SEOUL, South Korea - North Korea said Friday it gave a list of its nuclear programs to the United States in November, claiming it tried to meet commitments under an international disarmament agreement and accusing the U.S. of not doing its part to deliver aid.

North Korea also said that because of the delays by the U.S. and other parties to the six-nation talks, it was slowing the pace of disabling its nuclear facilities.

The United States disputed North Korea's claims it handed over the information but still expressed confidence the process was moving ahead.

The North's Foreign Ministry did not list the contents of what it gave Washington, but stressed it had follow-up consultations with U.S. officials and tried its best to defuse allegations that Pyongyang had a uranium-based nuclear weapons program.

U.S. officials have voiced skepticism about the North's commitment to a February aid-for-disaramement deal worked out in the talks after Pyongyang failed to meet a year-end deadline on the nuclear declaration. The six nations are the U.S., China, Russia, Japan, South Korea and North Korea.

"As far as the nuclear declaration on which wrong opinion is being built up by some quarters is concerned, (North Korea) has done what it should do," the Foreign Ministry said in a statement carried by the country's official Korean Central News Agency.

The North accused the U.S. and other parties in the six-nation talks of delays in carrying out their commitments, such as shipping energy aid and removing the North from U.S. terrorism and trade blacklists. That forced Pyongyang to "adjust the tempo of the disablement of some nuclear facilities on the principle of action for action," it said.

State Department spokesman Sean McCormack told reporters that North Korea has yet to provide a complete nuclear declaration, a key part of a February aid-for-disaramement deal worked out in six-nation talks.

"They're engaging the international media, in their own way," McCormack said. "It is an important point that in none of this have any of the parties been backing away at all from their commitment to the process."

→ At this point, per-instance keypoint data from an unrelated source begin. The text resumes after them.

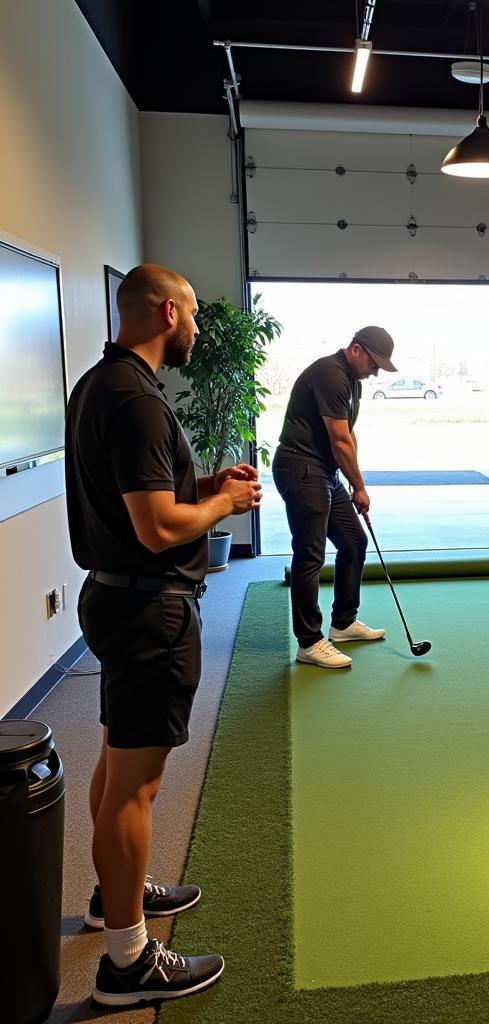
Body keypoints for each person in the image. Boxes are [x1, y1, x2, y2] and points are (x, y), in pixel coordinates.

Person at [65, 264, 262, 1005]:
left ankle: (114, 893)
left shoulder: (101, 385)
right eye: (192, 314)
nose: (200, 329)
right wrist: (224, 506)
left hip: (115, 599)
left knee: (119, 767)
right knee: (136, 788)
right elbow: (155, 528)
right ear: (164, 310)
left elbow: (139, 504)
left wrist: (204, 489)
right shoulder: (138, 402)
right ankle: (127, 962)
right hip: (149, 609)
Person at [272, 326, 396, 669]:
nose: (374, 372)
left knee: (354, 541)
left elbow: (348, 434)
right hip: (300, 467)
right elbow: (338, 440)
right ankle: (309, 642)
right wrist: (359, 486)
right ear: (356, 349)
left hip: (324, 471)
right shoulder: (331, 374)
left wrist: (355, 479)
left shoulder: (352, 381)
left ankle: (342, 623)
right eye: (374, 363)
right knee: (310, 554)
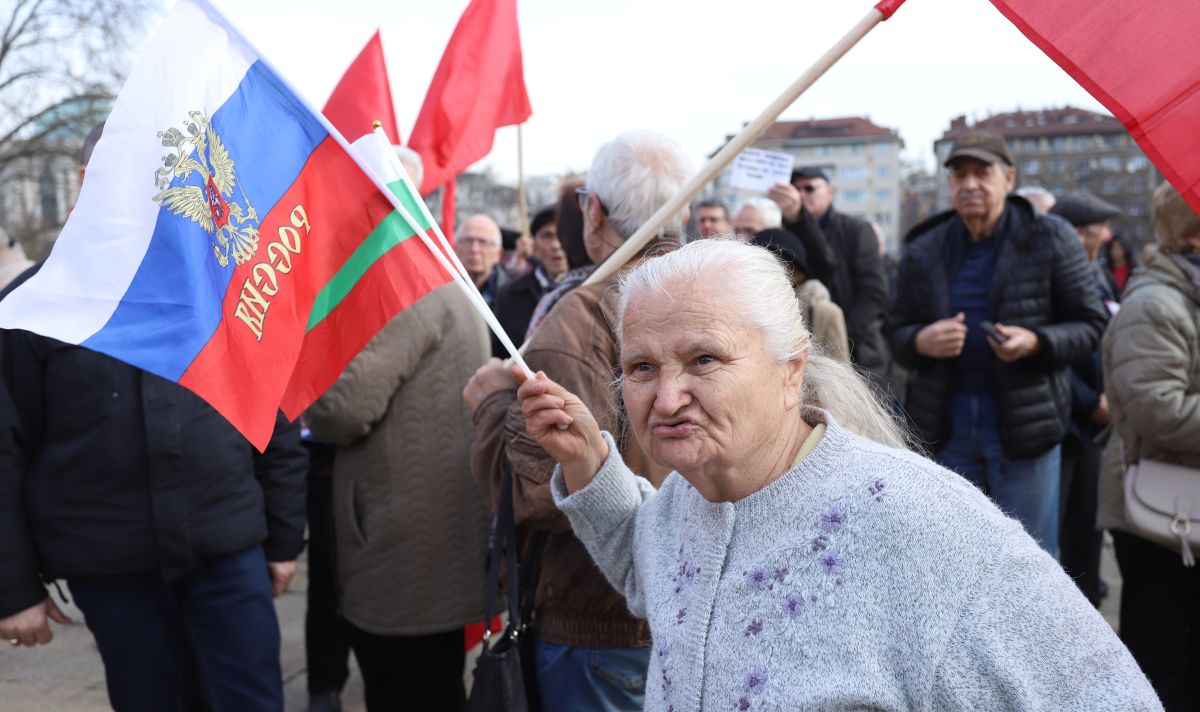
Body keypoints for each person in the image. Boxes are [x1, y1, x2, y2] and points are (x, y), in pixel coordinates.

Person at [514, 238, 1159, 711]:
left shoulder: (919, 524)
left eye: (703, 359)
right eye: (641, 367)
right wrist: (587, 462)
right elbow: (649, 570)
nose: (667, 396)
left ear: (791, 368)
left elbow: (1101, 694)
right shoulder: (691, 493)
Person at [0, 125, 307, 712]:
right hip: (111, 568)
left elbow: (273, 412)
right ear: (85, 182)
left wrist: (285, 536)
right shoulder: (31, 307)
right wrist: (12, 587)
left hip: (228, 549)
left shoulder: (216, 279)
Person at [465, 131, 695, 711]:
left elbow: (545, 489)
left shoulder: (583, 316)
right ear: (685, 211)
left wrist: (493, 405)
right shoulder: (711, 294)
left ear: (591, 213)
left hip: (595, 625)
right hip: (689, 603)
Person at [885, 130, 1107, 554]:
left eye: (981, 173)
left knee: (1031, 560)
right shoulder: (925, 247)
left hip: (1026, 426)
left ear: (1008, 178)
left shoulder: (1051, 236)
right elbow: (895, 332)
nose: (969, 184)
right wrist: (921, 340)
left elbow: (1090, 323)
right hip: (946, 426)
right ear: (949, 184)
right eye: (959, 175)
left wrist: (1036, 342)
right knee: (953, 556)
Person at [306, 281, 491, 712]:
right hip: (424, 536)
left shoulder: (407, 289)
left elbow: (341, 410)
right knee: (428, 681)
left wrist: (308, 376)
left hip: (402, 544)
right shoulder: (441, 282)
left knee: (411, 687)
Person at [1100, 181, 1200, 710]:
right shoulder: (1157, 303)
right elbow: (1157, 409)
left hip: (1186, 505)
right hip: (1163, 517)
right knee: (1164, 665)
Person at [1049, 193, 1122, 606]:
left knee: (1088, 526)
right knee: (1057, 526)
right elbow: (1055, 357)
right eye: (1101, 229)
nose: (1109, 235)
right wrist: (1090, 399)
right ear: (1078, 235)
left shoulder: (1100, 272)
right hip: (1066, 420)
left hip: (1092, 425)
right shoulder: (1059, 277)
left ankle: (1086, 598)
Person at [769, 167, 894, 395]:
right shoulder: (787, 232)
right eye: (795, 189)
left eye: (809, 188)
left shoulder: (856, 230)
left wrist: (841, 335)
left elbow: (874, 292)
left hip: (861, 352)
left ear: (830, 192)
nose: (801, 195)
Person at [749, 228, 849, 361]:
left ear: (798, 272)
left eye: (781, 263)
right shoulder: (743, 308)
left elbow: (839, 375)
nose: (771, 272)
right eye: (763, 264)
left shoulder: (824, 313)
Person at [490, 205, 569, 357]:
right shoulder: (509, 295)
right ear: (534, 243)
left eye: (563, 234)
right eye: (547, 236)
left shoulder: (594, 288)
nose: (556, 245)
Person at [454, 214, 509, 307]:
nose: (474, 249)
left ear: (498, 253)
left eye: (483, 242)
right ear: (455, 248)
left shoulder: (514, 293)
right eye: (468, 240)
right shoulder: (440, 291)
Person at [1101, 232, 1138, 297]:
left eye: (1119, 247)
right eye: (1113, 247)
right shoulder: (1103, 270)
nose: (1116, 251)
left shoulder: (1135, 270)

McCormack would not discuss the North's claim that it had offered an explanation to U.S. officials about its alleged uranium program.

The North's statement came as the chief U.S. envoy at disarmament talks, Christopher Hill, headed to Asia to discuss the disarmament accord.

Hill told reporters in December, after visiting North Korea, that he had not seen a draft of the declaration but that U.S. and North Korean negotiators had had extensive talks about what the U.S. expects to see in the list of nuclear programs.

When asked at the time if the North was prepared to present a draft of the declaration, he said his North Korean counterpart, Kim Kye Gwan, told him, "We don't want to rush this and cause problems. 'Haste makes waste,' I think is what he said."

North Korea last year promised to abandon its nuclear ambitions in return for the equivalent of 1 million tons of oil and political concessions. In October, it pledged to disable its nuclear facilities and issue a declaration on its atomic programs by the end of 2007.

The North began disabling the facilities under the watch of U.S. experts in November. On Friday, the North said the last process in the disablement work -- removing spent fuel rods from its sole operational reactor -- was continuing, and that work was expected to be completed in 100 days.

But the real hurdle was the nuclear declaration, as Pyongyang and Washington remain far apart over North Korea's suspected uranium enrichment program -- an allegation that touched off the latest nuclear standoff in late 2002, and that the North has long denied.

U.S. officials have charged that the North's purchase of suspicious material and equipment -- including aluminum tubes that could be used in the process of converting hot uranium gas into fuel for nuclear weapons -- showed it pursued a uranium enrichment program.

On Friday, the North's Foreign Ministry said it offered an explanation to the U.S. about the uranium program, showing American officials military facilities where the aluminum tubes were used, and providing samples to clarify "the controversial aluminum tubes had nothing to do with the uranium enrichment."

Regarding suspicions about its nuclear connection with Syria, the North's ministry repeated its earlier stance that it had already pledged in the Oct. 3 agreement that it would never transfer any nuclear material, technology or know-how out of the country.

The North said the aid-for-disarmement deal could still be implemented smoothly "should all the participating nations make concerted sincere efforts on the principle of simultaneous action."